▶ **DESCRIPTION OF THE TASK**
Quote verbatim the stretch of lines below, from the first line through the line containing "0.041063, 0.232099, 0.566353]]", including both.
--- START ---
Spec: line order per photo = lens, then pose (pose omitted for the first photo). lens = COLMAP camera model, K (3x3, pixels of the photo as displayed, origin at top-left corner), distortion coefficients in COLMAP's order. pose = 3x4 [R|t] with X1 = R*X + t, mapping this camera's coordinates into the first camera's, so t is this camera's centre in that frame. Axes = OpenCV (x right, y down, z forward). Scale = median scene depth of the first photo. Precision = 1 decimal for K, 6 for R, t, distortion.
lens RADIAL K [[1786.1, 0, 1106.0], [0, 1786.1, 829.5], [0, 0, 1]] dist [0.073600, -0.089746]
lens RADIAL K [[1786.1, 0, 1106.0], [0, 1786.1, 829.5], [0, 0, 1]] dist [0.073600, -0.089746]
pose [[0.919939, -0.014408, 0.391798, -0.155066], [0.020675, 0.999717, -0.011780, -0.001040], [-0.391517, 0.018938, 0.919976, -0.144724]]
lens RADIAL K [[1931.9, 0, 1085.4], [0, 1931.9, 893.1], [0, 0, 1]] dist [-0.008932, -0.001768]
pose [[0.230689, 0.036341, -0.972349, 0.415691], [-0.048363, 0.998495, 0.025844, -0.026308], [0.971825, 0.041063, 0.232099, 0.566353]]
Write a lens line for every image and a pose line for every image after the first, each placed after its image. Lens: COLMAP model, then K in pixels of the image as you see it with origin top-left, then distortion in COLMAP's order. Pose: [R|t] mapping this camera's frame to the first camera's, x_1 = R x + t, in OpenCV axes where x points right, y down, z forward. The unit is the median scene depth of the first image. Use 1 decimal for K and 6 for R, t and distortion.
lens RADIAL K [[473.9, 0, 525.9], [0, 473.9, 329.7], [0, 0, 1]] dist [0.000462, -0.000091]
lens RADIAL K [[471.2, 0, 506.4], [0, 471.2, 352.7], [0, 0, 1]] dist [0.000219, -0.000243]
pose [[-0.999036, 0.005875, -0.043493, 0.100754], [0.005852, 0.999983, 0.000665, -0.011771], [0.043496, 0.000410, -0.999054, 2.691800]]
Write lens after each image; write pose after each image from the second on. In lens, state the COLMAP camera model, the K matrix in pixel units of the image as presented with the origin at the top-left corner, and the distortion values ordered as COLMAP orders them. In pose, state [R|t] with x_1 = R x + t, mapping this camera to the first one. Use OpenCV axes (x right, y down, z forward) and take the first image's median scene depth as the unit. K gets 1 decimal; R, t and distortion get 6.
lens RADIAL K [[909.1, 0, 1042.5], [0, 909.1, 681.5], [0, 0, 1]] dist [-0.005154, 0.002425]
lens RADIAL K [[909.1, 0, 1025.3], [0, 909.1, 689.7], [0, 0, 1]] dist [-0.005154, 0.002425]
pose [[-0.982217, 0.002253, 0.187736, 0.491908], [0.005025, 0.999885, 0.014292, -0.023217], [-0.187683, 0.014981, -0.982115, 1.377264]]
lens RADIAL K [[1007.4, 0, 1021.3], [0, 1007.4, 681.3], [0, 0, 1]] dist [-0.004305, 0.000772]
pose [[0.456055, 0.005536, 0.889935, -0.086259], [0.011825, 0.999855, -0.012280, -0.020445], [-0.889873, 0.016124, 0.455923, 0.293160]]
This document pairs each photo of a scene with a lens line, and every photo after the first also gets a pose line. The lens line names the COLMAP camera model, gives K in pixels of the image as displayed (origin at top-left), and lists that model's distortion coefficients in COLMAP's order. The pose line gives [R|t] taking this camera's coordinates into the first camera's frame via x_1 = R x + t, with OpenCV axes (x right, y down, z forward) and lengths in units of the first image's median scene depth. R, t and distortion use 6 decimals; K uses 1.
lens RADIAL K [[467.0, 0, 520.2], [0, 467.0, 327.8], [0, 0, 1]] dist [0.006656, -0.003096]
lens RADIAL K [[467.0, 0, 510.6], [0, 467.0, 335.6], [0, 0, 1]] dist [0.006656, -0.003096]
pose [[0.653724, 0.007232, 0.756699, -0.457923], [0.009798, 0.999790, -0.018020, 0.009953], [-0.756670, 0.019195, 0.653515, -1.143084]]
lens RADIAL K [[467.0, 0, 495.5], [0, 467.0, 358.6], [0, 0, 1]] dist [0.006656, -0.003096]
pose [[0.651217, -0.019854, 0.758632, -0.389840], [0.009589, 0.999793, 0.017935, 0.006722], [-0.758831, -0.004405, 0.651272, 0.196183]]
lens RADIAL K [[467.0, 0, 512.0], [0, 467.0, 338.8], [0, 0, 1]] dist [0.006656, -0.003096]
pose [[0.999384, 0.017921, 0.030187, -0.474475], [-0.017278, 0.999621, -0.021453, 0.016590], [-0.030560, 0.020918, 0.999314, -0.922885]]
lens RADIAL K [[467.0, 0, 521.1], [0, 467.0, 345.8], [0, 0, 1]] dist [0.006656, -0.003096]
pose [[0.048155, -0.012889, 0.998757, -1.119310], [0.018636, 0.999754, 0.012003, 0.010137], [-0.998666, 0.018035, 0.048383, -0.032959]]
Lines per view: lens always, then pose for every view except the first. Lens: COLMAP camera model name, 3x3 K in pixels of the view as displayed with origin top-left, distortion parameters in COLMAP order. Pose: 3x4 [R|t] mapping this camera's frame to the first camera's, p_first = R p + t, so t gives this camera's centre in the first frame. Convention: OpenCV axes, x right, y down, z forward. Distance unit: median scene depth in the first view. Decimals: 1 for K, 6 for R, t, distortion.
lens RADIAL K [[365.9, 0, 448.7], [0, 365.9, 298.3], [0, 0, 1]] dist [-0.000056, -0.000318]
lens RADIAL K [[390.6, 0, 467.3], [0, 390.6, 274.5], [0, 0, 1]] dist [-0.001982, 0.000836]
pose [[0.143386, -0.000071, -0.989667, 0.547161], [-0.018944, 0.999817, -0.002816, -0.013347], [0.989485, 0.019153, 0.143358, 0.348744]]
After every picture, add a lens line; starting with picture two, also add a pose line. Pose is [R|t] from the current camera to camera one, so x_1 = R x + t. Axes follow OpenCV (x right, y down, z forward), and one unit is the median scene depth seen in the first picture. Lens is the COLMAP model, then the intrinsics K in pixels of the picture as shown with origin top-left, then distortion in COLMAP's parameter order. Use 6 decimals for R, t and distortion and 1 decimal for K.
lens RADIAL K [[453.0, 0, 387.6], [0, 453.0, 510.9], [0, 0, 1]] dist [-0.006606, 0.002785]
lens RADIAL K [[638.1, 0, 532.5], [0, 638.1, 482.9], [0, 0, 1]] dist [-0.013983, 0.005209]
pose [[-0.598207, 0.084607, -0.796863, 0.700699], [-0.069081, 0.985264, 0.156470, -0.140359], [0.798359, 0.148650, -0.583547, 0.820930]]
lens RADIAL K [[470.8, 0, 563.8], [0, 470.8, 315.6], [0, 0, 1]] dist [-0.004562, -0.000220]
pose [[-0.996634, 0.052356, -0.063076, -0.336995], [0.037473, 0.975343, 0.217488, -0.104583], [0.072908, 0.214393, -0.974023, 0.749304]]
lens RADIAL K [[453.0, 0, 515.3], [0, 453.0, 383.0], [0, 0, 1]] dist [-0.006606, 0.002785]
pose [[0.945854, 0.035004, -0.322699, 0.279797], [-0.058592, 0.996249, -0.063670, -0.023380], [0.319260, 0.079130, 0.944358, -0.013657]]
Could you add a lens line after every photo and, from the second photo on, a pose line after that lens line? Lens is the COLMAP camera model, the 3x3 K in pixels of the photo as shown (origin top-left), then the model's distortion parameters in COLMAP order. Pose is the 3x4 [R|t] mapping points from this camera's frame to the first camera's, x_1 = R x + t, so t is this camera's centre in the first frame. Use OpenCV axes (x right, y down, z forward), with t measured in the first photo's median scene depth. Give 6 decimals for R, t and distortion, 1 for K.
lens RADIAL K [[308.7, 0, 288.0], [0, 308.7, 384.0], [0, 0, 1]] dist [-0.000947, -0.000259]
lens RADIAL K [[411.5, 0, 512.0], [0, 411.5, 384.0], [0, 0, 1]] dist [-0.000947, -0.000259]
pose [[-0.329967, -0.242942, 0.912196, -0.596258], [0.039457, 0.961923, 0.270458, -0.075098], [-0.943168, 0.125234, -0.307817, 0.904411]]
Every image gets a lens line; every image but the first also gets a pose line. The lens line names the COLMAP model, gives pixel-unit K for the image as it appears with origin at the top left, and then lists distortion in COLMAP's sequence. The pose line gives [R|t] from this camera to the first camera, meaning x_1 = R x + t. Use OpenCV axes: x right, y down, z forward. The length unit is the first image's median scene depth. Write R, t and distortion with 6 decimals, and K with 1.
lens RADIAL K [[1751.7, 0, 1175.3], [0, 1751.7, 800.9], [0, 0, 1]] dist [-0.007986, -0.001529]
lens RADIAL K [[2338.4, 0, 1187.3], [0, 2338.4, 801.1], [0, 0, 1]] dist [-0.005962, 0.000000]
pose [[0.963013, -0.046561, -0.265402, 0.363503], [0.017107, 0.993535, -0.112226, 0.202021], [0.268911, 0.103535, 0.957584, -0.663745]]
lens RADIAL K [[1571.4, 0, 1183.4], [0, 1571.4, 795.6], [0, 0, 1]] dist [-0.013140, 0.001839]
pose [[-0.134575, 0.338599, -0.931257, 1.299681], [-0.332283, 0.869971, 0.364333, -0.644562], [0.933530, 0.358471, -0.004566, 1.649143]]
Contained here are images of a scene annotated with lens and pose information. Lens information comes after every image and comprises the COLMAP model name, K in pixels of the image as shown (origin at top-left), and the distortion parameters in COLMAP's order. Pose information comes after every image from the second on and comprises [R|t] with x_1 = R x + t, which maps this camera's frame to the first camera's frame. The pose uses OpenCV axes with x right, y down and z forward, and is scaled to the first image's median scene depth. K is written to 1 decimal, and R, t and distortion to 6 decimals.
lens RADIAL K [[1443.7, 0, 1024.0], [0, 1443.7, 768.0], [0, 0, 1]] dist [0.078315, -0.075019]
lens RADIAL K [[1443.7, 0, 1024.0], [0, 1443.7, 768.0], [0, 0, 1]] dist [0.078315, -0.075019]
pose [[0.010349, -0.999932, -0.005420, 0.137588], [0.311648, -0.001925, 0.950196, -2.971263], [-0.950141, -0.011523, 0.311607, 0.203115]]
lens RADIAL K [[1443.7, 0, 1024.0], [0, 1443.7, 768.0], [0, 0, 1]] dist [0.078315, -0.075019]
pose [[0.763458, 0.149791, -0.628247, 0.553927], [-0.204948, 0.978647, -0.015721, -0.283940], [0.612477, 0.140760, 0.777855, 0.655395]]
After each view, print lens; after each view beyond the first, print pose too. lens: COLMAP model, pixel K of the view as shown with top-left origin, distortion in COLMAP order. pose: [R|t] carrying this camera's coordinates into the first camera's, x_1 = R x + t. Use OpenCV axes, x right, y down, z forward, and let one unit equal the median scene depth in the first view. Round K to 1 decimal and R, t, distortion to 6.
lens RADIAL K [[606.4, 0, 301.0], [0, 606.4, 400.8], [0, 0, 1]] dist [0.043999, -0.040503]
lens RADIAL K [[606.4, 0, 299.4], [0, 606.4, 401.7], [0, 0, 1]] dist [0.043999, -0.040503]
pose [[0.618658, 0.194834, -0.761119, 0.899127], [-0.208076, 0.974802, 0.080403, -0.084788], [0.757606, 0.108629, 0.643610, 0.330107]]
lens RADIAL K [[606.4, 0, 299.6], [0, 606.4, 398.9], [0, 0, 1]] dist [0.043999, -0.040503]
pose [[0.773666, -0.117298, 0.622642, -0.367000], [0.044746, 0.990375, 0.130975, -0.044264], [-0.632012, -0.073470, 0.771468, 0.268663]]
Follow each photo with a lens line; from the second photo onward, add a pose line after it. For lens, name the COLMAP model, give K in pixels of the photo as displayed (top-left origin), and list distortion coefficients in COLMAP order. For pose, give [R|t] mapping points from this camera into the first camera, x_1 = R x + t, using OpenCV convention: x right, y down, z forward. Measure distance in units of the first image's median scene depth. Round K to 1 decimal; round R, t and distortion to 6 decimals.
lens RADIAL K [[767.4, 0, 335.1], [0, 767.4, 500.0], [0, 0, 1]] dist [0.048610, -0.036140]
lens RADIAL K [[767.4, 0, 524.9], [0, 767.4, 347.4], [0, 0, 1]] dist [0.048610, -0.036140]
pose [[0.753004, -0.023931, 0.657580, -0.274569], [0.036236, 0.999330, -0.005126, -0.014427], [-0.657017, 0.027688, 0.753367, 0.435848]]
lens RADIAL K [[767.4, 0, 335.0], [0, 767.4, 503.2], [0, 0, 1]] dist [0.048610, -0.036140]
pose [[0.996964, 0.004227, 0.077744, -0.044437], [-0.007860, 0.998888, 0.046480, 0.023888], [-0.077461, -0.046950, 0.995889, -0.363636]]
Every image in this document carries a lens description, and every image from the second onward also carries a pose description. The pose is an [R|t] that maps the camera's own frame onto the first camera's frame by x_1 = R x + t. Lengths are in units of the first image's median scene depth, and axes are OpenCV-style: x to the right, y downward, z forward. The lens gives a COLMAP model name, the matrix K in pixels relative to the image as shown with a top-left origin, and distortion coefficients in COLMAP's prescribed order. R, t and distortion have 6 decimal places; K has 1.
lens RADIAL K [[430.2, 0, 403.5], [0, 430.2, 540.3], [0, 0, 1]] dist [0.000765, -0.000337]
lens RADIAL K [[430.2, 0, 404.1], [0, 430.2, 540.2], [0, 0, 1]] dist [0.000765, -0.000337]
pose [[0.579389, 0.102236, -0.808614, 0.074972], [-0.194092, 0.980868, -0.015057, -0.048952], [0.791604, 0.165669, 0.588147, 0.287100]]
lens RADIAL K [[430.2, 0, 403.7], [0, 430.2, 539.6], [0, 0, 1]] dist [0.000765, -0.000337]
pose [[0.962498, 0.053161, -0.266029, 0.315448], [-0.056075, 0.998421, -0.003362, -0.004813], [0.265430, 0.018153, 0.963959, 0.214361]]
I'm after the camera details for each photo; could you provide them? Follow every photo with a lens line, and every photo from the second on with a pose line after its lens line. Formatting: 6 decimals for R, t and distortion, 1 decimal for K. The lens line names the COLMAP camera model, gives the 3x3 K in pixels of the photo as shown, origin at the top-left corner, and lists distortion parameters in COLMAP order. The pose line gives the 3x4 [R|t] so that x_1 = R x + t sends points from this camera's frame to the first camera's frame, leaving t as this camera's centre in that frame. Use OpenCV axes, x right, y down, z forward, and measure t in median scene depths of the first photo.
--- END ---
▶ **SOLUTION TO THE PROBLEM**
Spec: line order per photo = lens, then pose (pose omitted for the first photo). lens = COLMAP camera model, K (3x3, pixels of the photo as displayed, origin at top-left corner), distortion coefficients in COLMAP's order. pose = 3x4 [R|t] with X1 = R*X + t, mapping this camera's coordinates into the first camera's, so t is this camera's centre in that frame. Axes = OpenCV (x right, y down, z forward). Scale = median scene depth of the first photo. Precision = 1 decimal for K, 6 for R, t, distortion.
lens RADIAL K [[1786.1, 0, 1106.0], [0, 1786.1, 829.5], [0, 0, 1]] dist [0.073600, -0.089746]
lens RADIAL K [[1786.1, 0, 1106.0], [0, 1786.1, 829.5], [0, 0, 1]] dist [0.073600, -0.089746]
pose [[0.919939, -0.014408, 0.391798, -0.155066], [0.020675, 0.999717, -0.011780, -0.001040], [-0.391517, 0.018938, 0.919976, -0.144724]]
lens RADIAL K [[1931.9, 0, 1085.4], [0, 1931.9, 893.1], [0, 0, 1]] dist [-0.008932, -0.001768]
pose [[0.230689, 0.036341, -0.972349, 0.415691], [-0.048363, 0.998495, 0.025844, -0.026308], [0.971825, 0.041063, 0.232099, 0.566353]]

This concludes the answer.